作業内容:
下にある運慶と快慶についての文章のうち、「そして、足の下には文字が書い」から「運慶、快慶のその生涯とはいったい?」までを、一字も変えずにそのまま書き写してもらえますか。

本文抜粋:
_ _ _
東大寺南大門の仁王像は、「運慶」と「快慶」の作品ですが、二人の生涯は謎に包まれています。

そのミステリーに、調査チームは最先端のテクノロジーを使って、挑戦しました。貴族の世から武士の時代への激動の時代、新資料からわかったのは、盟友だった「運慶」と「快慶」の決別のドラマ。

「運慶」の興福寺中金堂、四天王像、「快慶」の京都の寺にある阿弥陀如来像は、まったく違う像です。二人に何があったのでしょう。本格的なドラマを交えて、「運慶」と「快慶」の実情に迫ります。

快慶仏の特徴

多摩美術大の青木教授の調査です。快慶の「阿弥陀如来像(重要文化財)」は、体にまとわりつくような衣のひだ、優しい顔つきが快慶の作品に似ています。

「阿弥陀如来像」をX線で写したところ、仏像の中に古文書がありました。仏像の中に古文書が入っているのは、快慶の特徴です。

そして、足の下には文字が書いてあり、これも快慶の特徴と一致しました。800年の時を経て快慶作の「阿弥陀如来像」と判明。64体目の作品の発見です。

運慶仏の特徴

恵泉女子大の山本教授による、興福寺の四天王像の調査です。運慶仏は右足を軸に、左足を出しているのが特徴です。

四天王像もその形をしています。そして、桂の木を使用するのも特徴。四天王像の木を調べたら、桂の木を使用していました。そのことから、四天王像は運慶作と判明しました。

運慶、快慶のその生涯とはいったい?

運慶は、奈良市興福寺を拠点に活動をしていた、仏師康慶の子供だと言われていますが、詳しい生い立ちはわかっていません。治承4年(1180年)に、平家の兵火によって奈良・東大寺、興福寺が焼失。
_ _ _
データ:
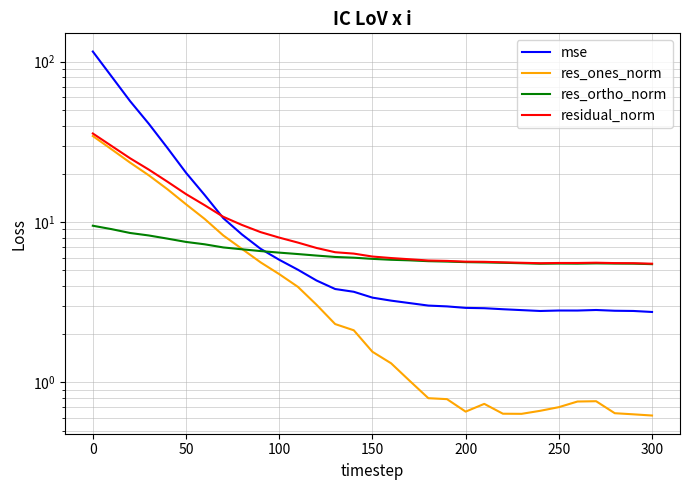

What is the minimum value shown in the chart?

0.6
_ _ _
回答文:
そして、足の下には文字が書いてあり、これも快慶の特徴と一致しました。800年の時を経て快慶作の「阿弥陀如来像」と判明。64体目の作品の発見です。

運慶仏の特徴

恵泉女子大の山本教授による、興福寺の四天王像の調査です。運慶仏は右足を軸に、左足を出しているのが特徴です。

四天王像もその形をしています。そして、桂の木を使用するのも特徴。四天王像の木を調べたら、桂の木を使用していました。そのことから、四天王像は運慶作と判明しました。

運慶、快慶のその生涯とはいったい?